— PROBLEM DETAILS —
In the records below, find each line with "linecap" and copy it.

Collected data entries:

——

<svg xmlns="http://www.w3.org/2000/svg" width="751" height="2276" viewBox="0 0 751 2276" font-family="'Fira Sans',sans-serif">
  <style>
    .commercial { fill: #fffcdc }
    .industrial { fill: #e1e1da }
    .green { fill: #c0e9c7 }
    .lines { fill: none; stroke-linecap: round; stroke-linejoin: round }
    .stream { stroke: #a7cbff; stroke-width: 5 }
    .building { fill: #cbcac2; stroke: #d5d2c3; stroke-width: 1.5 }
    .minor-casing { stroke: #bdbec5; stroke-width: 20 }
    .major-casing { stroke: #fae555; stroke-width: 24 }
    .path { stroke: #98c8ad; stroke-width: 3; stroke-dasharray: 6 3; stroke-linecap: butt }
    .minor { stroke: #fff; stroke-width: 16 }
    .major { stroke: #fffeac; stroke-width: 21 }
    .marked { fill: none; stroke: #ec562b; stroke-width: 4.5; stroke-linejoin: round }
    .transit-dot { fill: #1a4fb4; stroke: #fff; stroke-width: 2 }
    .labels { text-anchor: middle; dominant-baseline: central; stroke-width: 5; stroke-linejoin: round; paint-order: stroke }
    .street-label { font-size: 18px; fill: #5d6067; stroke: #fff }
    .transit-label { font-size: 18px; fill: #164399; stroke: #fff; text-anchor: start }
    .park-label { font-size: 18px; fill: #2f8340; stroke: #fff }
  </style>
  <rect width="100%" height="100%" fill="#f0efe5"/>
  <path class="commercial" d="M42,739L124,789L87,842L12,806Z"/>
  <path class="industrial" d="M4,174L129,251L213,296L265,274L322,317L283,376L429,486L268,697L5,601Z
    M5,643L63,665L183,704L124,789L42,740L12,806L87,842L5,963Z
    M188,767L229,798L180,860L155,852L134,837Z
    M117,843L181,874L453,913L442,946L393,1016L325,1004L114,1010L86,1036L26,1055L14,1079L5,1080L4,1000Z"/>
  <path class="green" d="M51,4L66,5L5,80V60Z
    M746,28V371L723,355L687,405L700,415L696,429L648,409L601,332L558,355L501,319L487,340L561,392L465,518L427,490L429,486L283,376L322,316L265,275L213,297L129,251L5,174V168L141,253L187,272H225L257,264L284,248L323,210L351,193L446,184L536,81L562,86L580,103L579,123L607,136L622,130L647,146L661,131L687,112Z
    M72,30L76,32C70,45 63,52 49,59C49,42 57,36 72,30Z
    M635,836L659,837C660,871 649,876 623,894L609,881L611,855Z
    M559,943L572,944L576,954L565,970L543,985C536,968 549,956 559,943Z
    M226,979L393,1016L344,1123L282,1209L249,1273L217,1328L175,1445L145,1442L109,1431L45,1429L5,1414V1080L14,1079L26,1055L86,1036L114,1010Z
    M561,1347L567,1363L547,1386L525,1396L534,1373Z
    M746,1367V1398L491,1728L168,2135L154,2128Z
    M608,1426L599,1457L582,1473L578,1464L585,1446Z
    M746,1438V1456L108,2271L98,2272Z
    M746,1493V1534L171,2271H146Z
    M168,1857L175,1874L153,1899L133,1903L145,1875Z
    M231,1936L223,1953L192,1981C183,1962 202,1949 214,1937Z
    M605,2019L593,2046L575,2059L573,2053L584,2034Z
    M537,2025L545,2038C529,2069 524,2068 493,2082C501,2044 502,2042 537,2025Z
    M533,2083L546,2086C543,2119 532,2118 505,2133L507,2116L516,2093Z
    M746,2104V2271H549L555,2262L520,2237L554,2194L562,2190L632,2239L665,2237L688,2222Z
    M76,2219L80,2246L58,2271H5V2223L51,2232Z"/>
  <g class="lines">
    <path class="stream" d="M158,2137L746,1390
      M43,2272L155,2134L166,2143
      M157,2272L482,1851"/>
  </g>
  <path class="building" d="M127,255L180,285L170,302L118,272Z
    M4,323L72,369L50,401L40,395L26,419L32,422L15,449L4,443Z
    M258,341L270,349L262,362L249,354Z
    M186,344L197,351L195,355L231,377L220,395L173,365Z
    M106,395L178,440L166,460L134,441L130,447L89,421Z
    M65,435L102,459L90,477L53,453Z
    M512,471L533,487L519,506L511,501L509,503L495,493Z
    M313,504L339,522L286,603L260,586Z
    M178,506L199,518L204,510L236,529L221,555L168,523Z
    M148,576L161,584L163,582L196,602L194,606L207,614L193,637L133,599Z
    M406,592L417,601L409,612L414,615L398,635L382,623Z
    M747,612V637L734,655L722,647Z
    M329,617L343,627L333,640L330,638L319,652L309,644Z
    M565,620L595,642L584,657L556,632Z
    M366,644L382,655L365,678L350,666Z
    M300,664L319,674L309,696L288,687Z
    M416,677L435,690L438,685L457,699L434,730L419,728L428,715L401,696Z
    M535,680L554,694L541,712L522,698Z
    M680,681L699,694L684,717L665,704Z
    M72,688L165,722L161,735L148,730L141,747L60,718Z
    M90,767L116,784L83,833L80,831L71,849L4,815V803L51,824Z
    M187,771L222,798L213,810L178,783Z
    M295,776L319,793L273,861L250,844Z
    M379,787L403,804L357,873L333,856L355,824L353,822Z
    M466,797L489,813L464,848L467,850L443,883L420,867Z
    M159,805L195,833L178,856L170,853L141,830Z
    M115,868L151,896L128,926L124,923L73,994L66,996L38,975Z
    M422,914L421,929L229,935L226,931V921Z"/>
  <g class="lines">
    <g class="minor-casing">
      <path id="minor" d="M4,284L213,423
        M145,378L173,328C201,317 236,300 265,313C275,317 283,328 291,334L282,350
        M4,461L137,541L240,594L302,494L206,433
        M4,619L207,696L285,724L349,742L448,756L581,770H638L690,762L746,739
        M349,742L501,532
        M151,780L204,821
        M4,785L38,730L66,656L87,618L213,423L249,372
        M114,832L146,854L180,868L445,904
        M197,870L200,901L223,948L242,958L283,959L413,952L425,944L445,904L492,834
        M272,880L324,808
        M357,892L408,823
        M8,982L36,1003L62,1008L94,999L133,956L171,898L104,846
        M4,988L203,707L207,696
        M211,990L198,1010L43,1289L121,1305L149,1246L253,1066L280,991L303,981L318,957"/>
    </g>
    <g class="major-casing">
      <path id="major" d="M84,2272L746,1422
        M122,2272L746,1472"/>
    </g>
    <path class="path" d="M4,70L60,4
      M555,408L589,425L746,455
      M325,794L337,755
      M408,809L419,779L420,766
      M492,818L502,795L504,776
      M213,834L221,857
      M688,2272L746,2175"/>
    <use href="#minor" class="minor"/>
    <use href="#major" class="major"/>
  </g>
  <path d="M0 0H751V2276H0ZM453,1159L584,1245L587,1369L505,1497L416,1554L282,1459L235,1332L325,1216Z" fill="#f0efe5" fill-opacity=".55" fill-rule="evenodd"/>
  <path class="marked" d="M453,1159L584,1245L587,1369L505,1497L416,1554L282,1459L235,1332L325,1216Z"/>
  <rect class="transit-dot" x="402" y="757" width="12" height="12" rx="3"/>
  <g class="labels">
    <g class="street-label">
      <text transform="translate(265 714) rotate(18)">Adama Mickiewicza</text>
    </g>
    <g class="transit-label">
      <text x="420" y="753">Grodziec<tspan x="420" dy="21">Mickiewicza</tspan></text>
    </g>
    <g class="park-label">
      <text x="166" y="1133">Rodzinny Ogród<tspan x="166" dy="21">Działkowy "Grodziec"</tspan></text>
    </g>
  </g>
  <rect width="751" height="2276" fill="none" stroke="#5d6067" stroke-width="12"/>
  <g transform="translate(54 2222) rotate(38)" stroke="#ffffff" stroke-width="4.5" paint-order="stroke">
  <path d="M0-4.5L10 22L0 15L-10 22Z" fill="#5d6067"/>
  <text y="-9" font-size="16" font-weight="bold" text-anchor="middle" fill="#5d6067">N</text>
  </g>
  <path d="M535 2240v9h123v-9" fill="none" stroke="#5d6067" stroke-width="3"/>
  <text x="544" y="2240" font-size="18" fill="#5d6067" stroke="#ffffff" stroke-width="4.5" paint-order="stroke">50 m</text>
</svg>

——

— RESPONSE —
    .lines { fill: none; stroke-linecap: round; stroke-linejoin: round }
    .path { stroke: #98c8ad; stroke-width: 3; stroke-dasharray: 6 3; stroke-linecap: butt }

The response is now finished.